Kleinkind erleidet Schädelbruch - der Vater (19) wird freigesprochen

Bei einem Prozess in Wiesbaden wird einem Vater vorgeworfen, seinem Kind aufgrund eines Schlages den Schädel gebrochen zu haben. Doch der 19-Jährige streitet die Tat ab.

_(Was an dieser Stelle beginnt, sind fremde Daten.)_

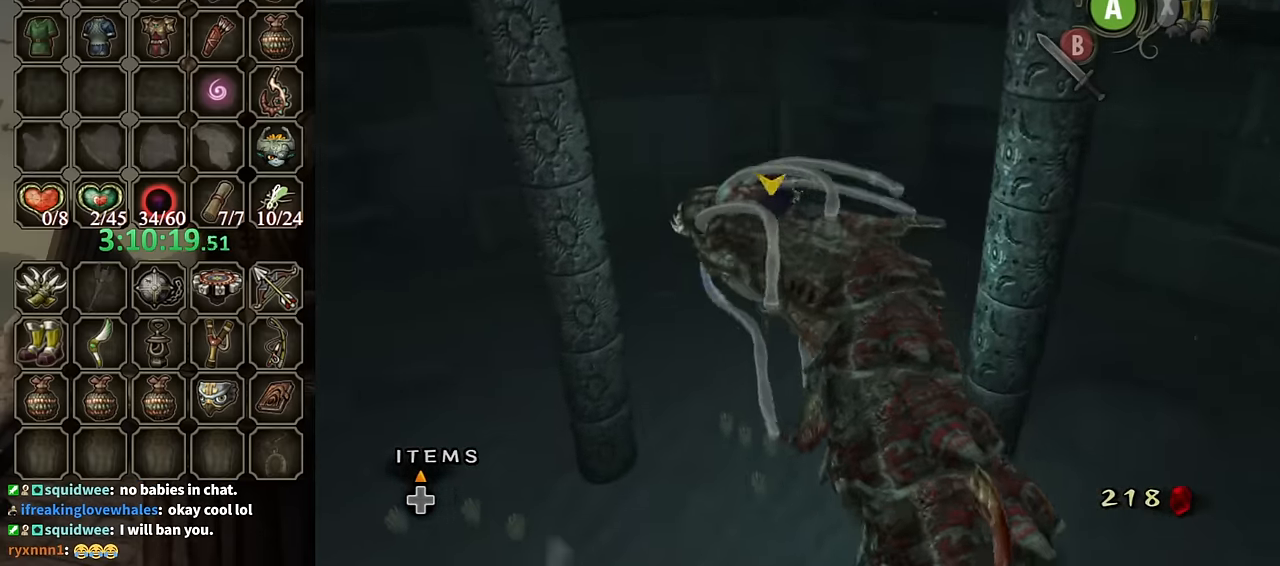
{"buttons": [], "left_stick": "center", "right_stick": "center", "events": [[33, "B", "down"], [100, "B", "up"], [300, "DPAD_UP", "down"], [400, "DPAD_UP", "up"]]}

Wiesbaden - In einem Prozess um die Misshandlung eines kleinen Mädchens ist der 19 Jahre alte Vater vom Landgericht Wiesbaden freigesprochen worden. Der Mann hatte bestritten, seiner Tochter Gewalt angetan zu haben. Die gefährliche Körperverletzung könne ihm nicht zweifelsfrei nachgewiesen werden, urteilte das Gericht am Donnerstag.

Laut Anklage soll er das neun Monate alte Kind im August 2016 so heftig geschlagen haben, dass es einen Schädelbruch erlitt. Der junge Mann war zum Zeitpunkt der Tat bei der heute 17 Jahre alten Mutter zu Besuch. Mitten in der Nacht entdeckte die Frau gemeinsam mit der Oma des Kindes eine große Beule am Kopf. Wie sich später herausstellte, war der Schädel gebrochen.

Dies könne nicht durch einen einfachen Sturz geschehen sein, sagte eine Gutachterin vor Gericht. Das Kind hat nach ersten Einschätzungen keine bleibenden Schäden davongetragen. Es lebt inzwischen mit seiner Mutter in einer betreuten Einrichtung. Das Elternpaar ist nicht mehr zusammen.

Zeugen berichteten, dass der Angeklagte schon mal laut werden konnte und seiner damaligen Freundin einmal eine Ohrfeige gegeben habe. Mit seiner Tochter habe er wenig anfangen können. Das Urteil ist noch nicht rechtskräftig.